Here are 12 things you should know about the sport.
1. Who? What? Where? When?
112 athletes will take part in six medal events (men’s and women’s Singles, Quad Singles, men’s and women’s Doubles and Quad Doubles) at Eton Manor from 1-8 September.
2. Match format
Singles and doubles matches are the best of three sets.
3. Competition format
The London 2012 tournament will follow a knockout format, with the winners of the semi-finals in each event going head-to-head for gold.
4. Venue
The Wheelchair Tennis venue, Eton Manor, is the first ever Paralympic-only venue to be built at a Games.
5. Ones to watch
The Netherlands’ Esther Vergeer has been unbeaten in any singles match since 2003, but her teammate Aniek van Koot should not be overlooked, and could eventually be the player to dethrone Vergeer. Both are ones to watch for London 2012.
6. History
Brad Parks, a man recovering from a skiing accident, invented the sport in the USA in 1976 when he first hit a tennis ball from a wheelchair and realized the potential of this new sport. It appeared at the Paralympics for the first time at the Barcelona 1992 Paralympics.
7. Growing popularity
The sport is now fully integrated in the Grand Slam Tennis events, and is practiced in more than 100 countries.
8. International Tour
The NEC Wheelchair Tennis Tour started in 1992 with 11 international tournaments and now has over 170 events around the world.
9. Bounce bounce
The game follows able-bodied rules with one exception: the ball is allowed to bounce twice, and only the first bounce must be within the boundaries of the court.
10. Regular court
Wheelchair Tennis integrates very easily with the able-bodied game because it is played on a regular tennis court with no modification to the racket, balls or court size.
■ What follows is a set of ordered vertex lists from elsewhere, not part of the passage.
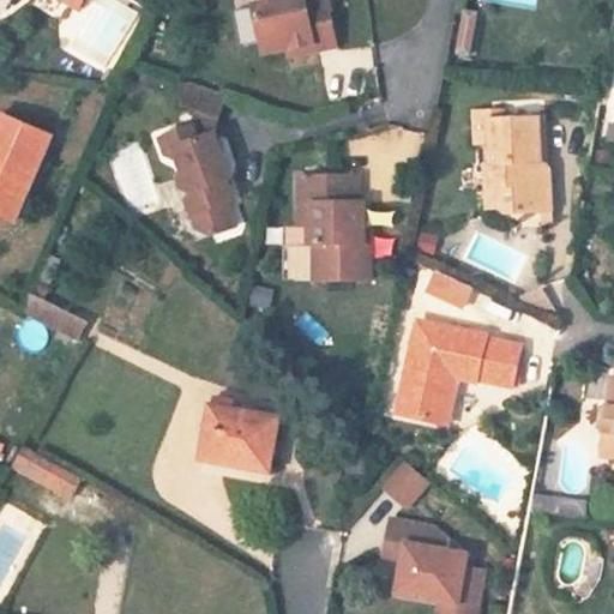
[(64,0),(83,11),(89,0),(64,0)]
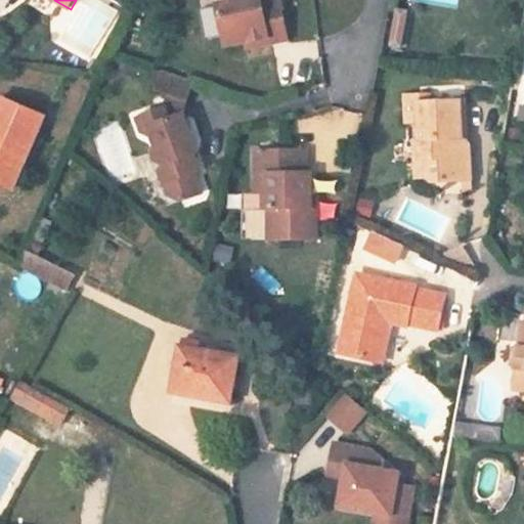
[(262,0),(247,0),(218,6),(226,46),(246,43),(269,38),(270,44),(289,40),(279,0),(273,0),(263,2),(262,0)]
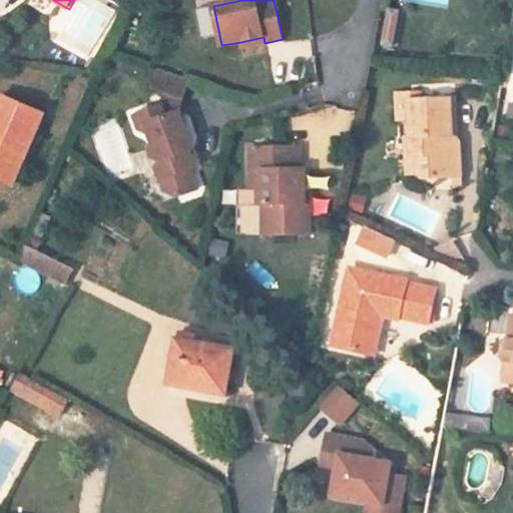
[(398,10),(389,9),(382,43),(392,45),(398,10)]
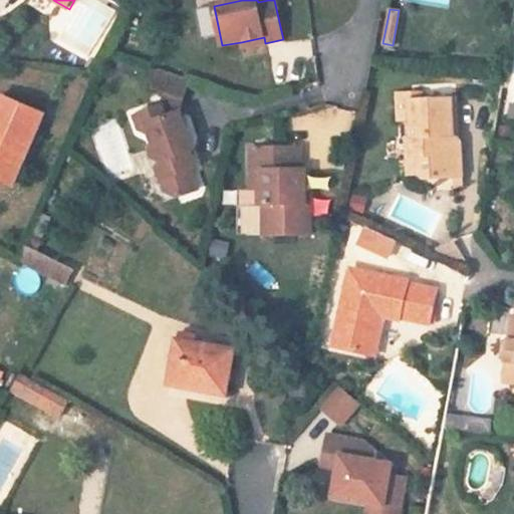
[(243,47),(265,43),(264,37),(241,42),(243,47)]
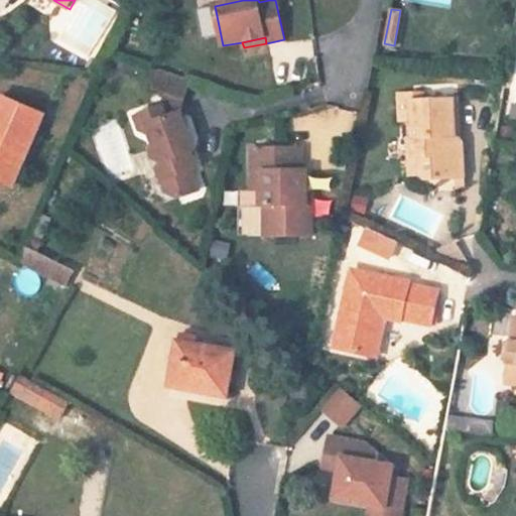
[(167,94),(183,99),(190,80),(161,71),(154,90),(167,94)]
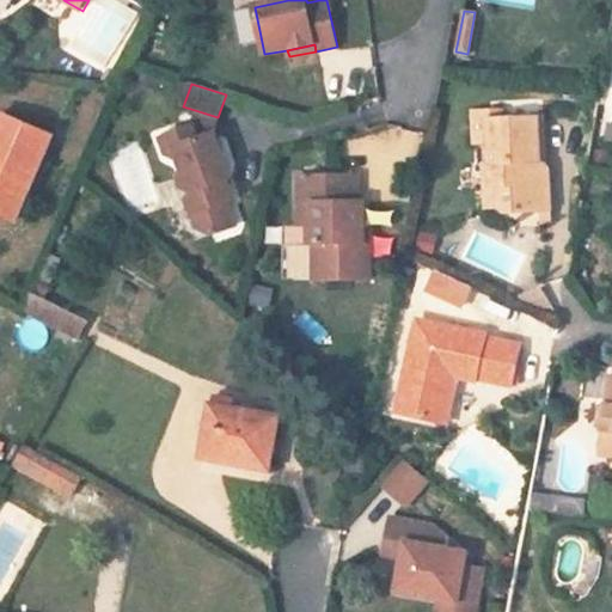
[(214,134),(218,117),(199,111),(194,128),(199,141),(214,134)]
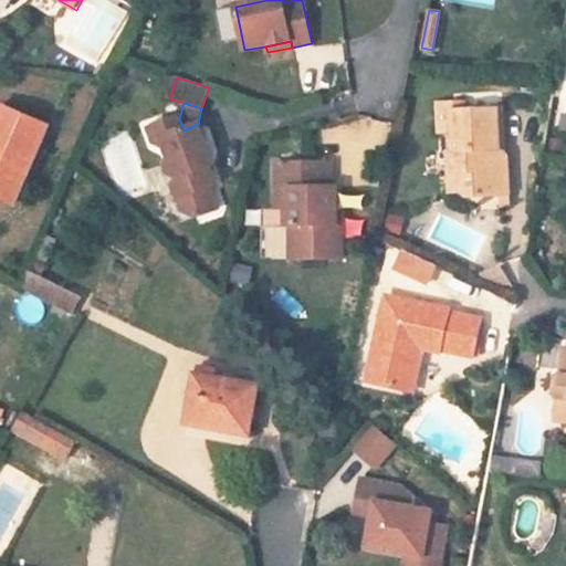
[(505,155),(498,148),(496,109),(452,112),(452,103),(437,104),(438,132),(451,132),(452,153),(453,173),(460,173),(461,191),(467,196),(507,195),(505,155)]
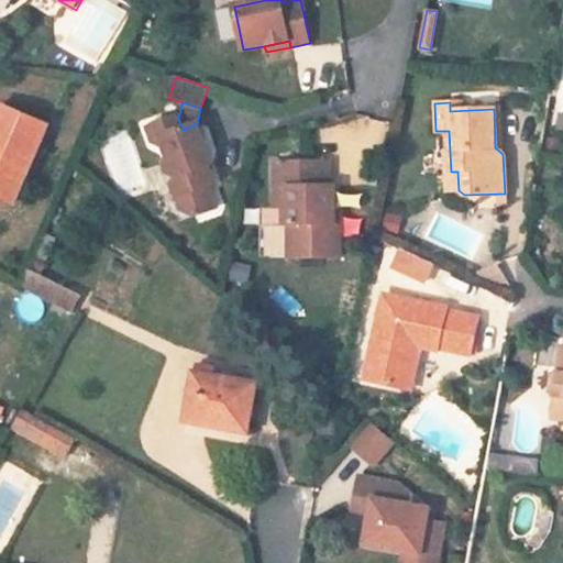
[(48,125),(1,106),(0,108),(0,197),(15,203),(48,125)]
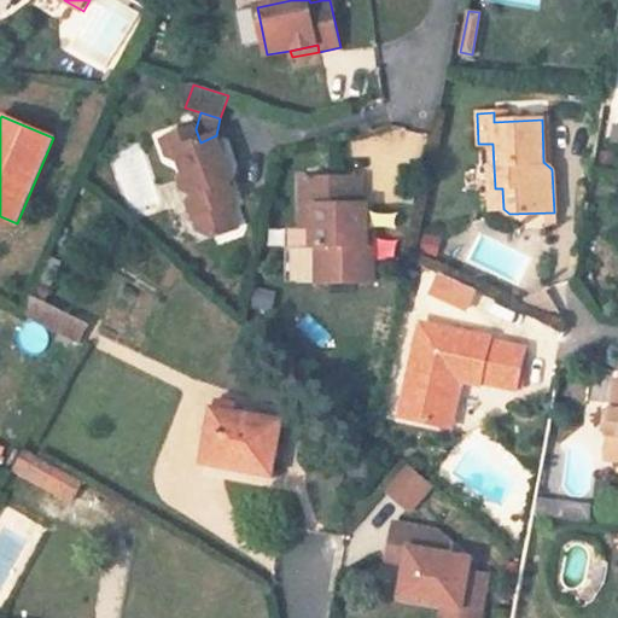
[(233,181),(216,135),(200,143),(196,129),(163,140),(169,157),(175,162),(176,162),(181,159),(185,174),(181,180),(186,191),(193,194),(190,202),(200,232),(214,238),(238,229),(229,207),(237,204),(229,184),(233,181)]
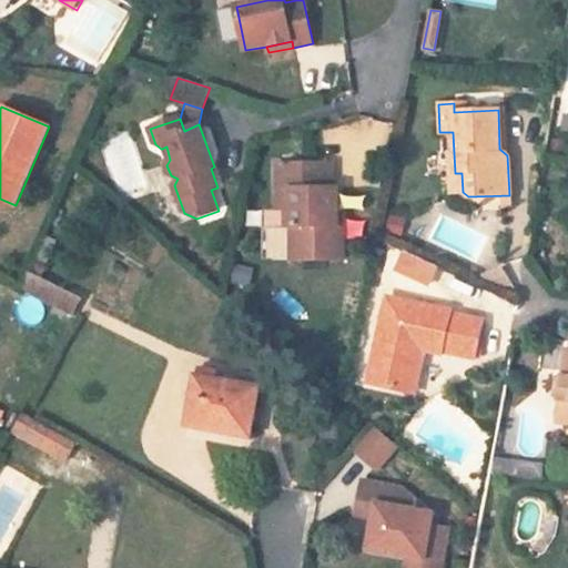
[(448,153),(450,192),(463,192),(462,173),(455,173),(454,153),(448,153)]
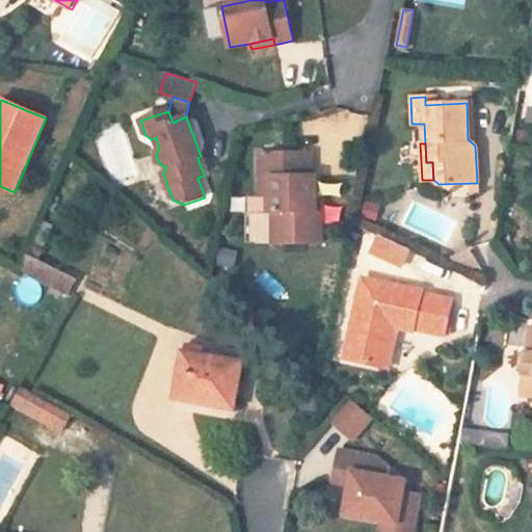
[(269,153),(260,154),(260,194),(269,194),(272,194),(272,178),(269,178),(269,153)]
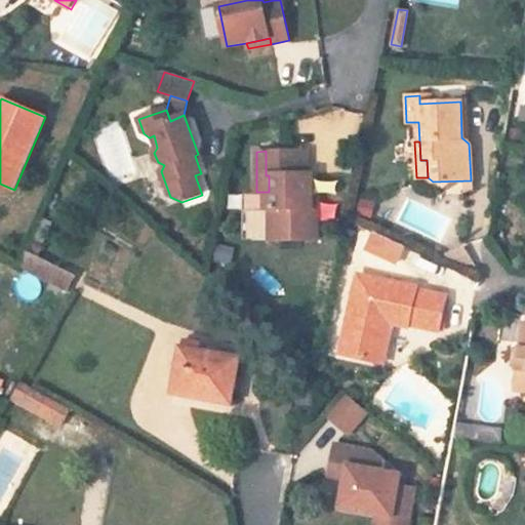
[(307,152),(266,151),(266,175),(269,175),(269,192),(266,192),(266,210),(270,210),(270,241),(317,241),(317,208),(312,209),(312,199),(312,173),(307,173),(307,152)]
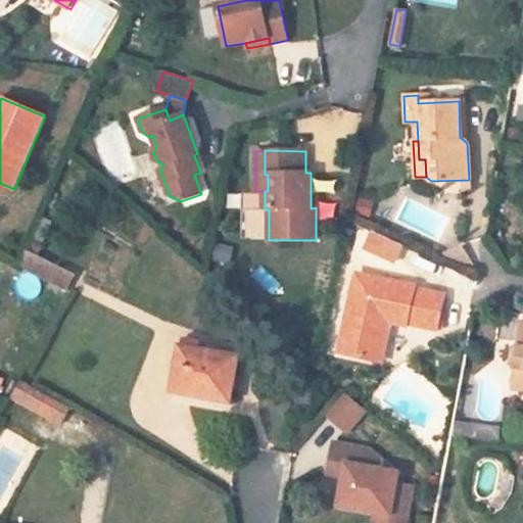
[(42,217),(32,239),(44,245),(53,222),(42,217)]
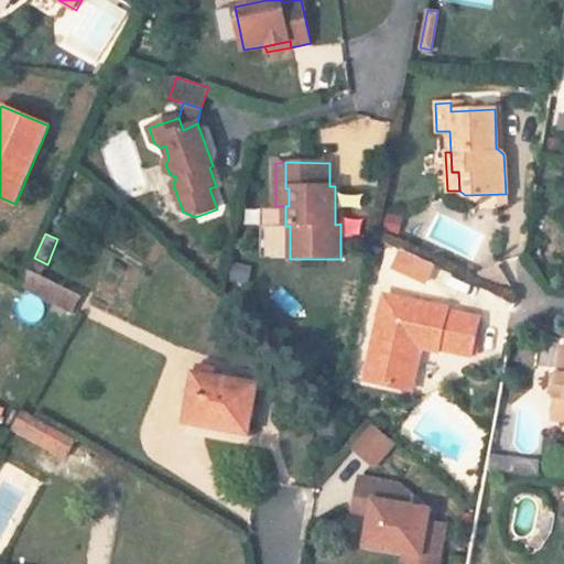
[(402,250),(394,267),(426,282),(434,266),(402,250)]
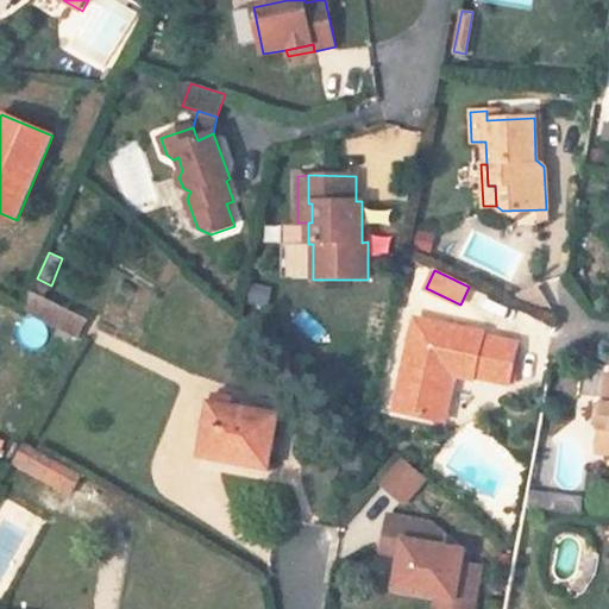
[(37,278),(24,311),(80,339),(89,321),(45,299),(51,286),(37,278)]
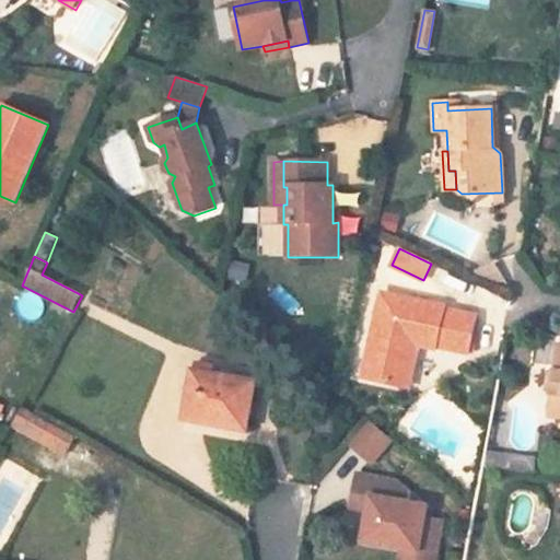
[(498,283),(505,279),(494,261),(474,273),(498,283)]
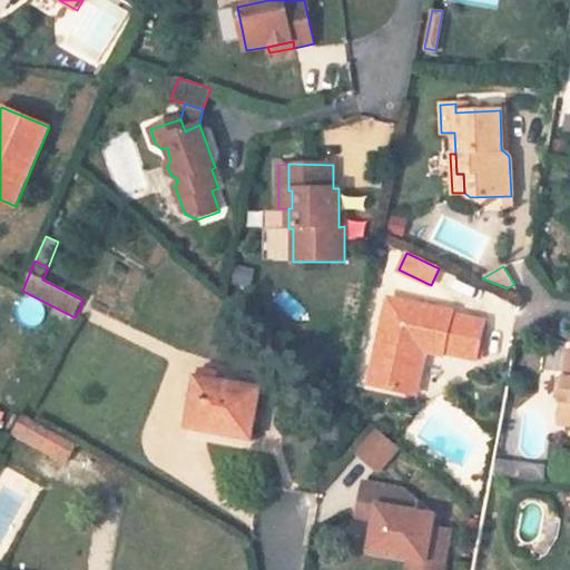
[(389,300),(371,384),(412,393),(420,359),(418,357),(420,350),(426,351),(443,355),(444,352),(477,360),(484,323),(452,315),(453,313),(389,300)]
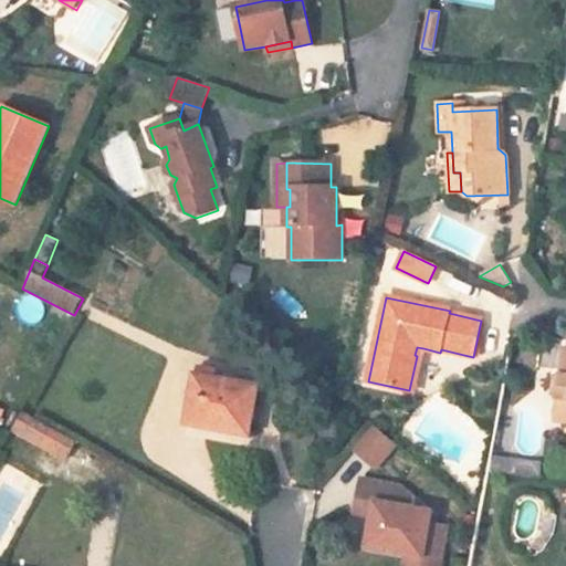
[(409,390),(413,391),(423,348),(417,347),(415,355),(417,356),(409,390)]
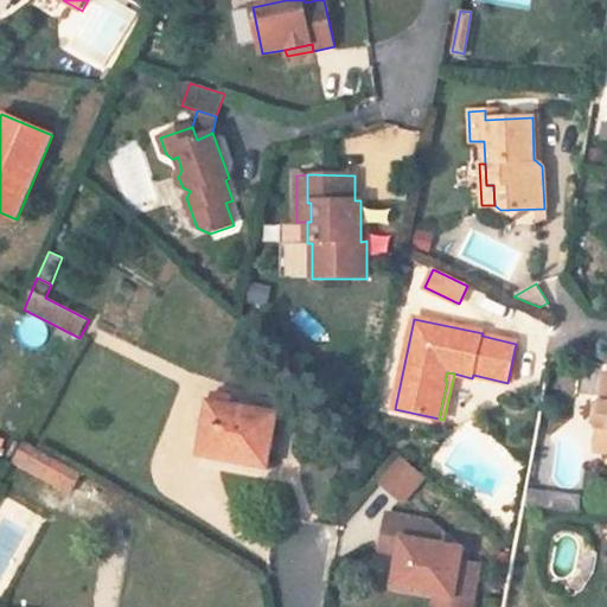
[(606,375),(605,375),(602,400),(596,404),(594,425),(599,430),(596,452),(606,452),(606,375)]
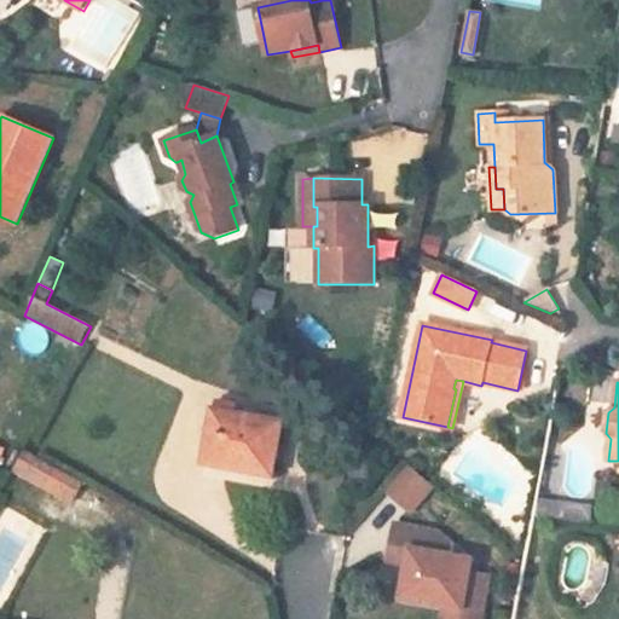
[(238,404),(215,400),(214,410),(236,415),(238,404)]
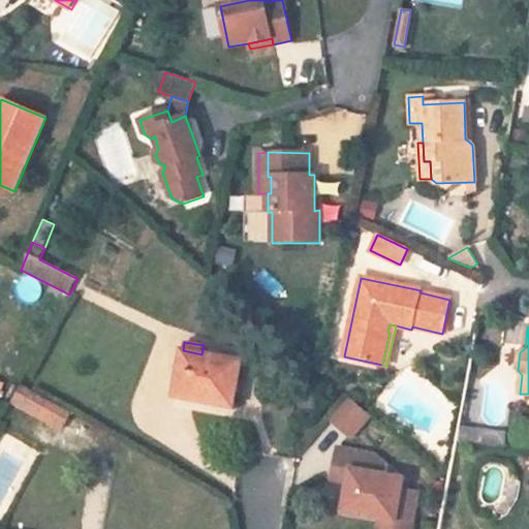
[(234,405),(241,361),(201,354),(183,350),(176,393),(193,396),(193,399),(234,405)]
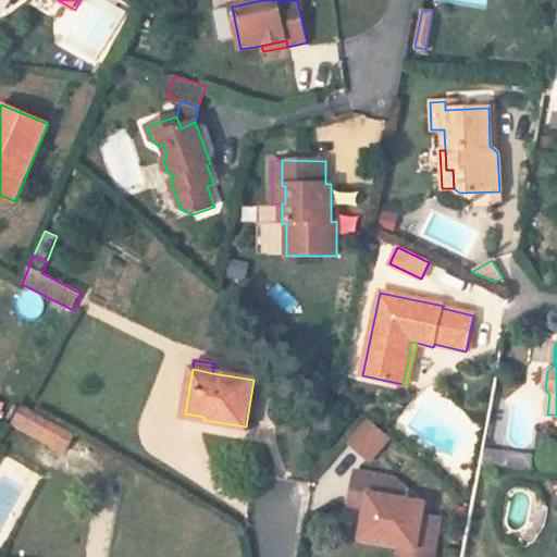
[(24,407),(16,422),(42,436),(41,440),(65,452),(75,436),(24,407)]
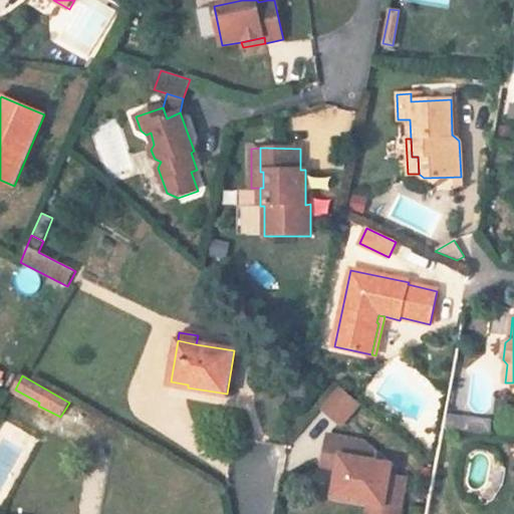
[(339,389),(321,409),(341,426),(359,406),(339,389)]
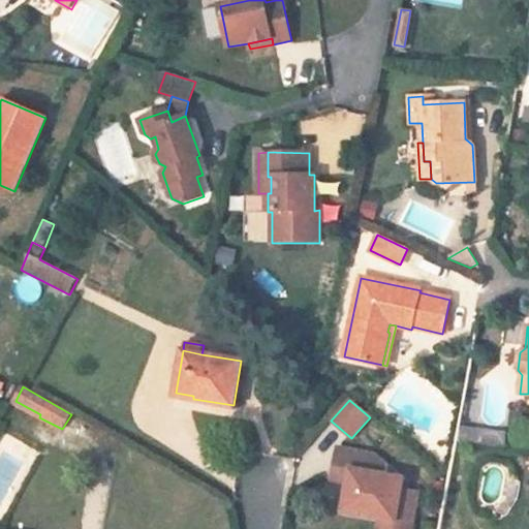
[(337,448),(332,480),(348,484),(350,471),(336,469),(340,449),(337,448)]
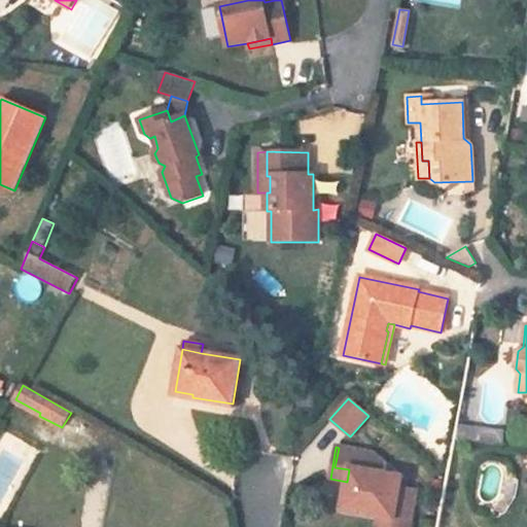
[(347,482),(343,506),(362,511),(362,513),(380,516),(377,526),(410,526),(416,491),(400,488),(401,477),(385,473),(386,465),(373,454),(339,448),(335,467),(349,469),(347,482)]
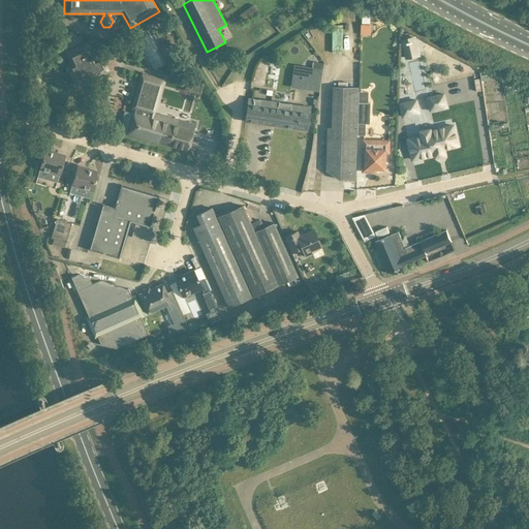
[(245,22),(258,11),(253,4),(239,14),(245,22)]
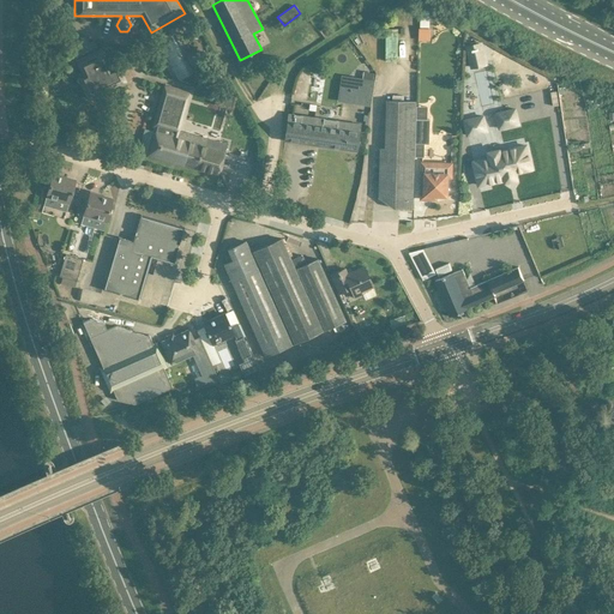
[(429,29),(421,29),(419,29),(419,41),(431,41),(431,29),(429,29)]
The singles court is 23.77m long and 8.23m wide, and the doubles court is wider at 10.97m. The court is divided in half by a net, which is 91cm high.
11. Classification
To compete, athletes must have a permanent and substantial loss of function in one or both legs. Quad players have an impairment that affects three or more limbs. Men and women compete together in the Quad events.
12. Governing Body
The International Tennis Federation (ITF) is the governing body of the sport.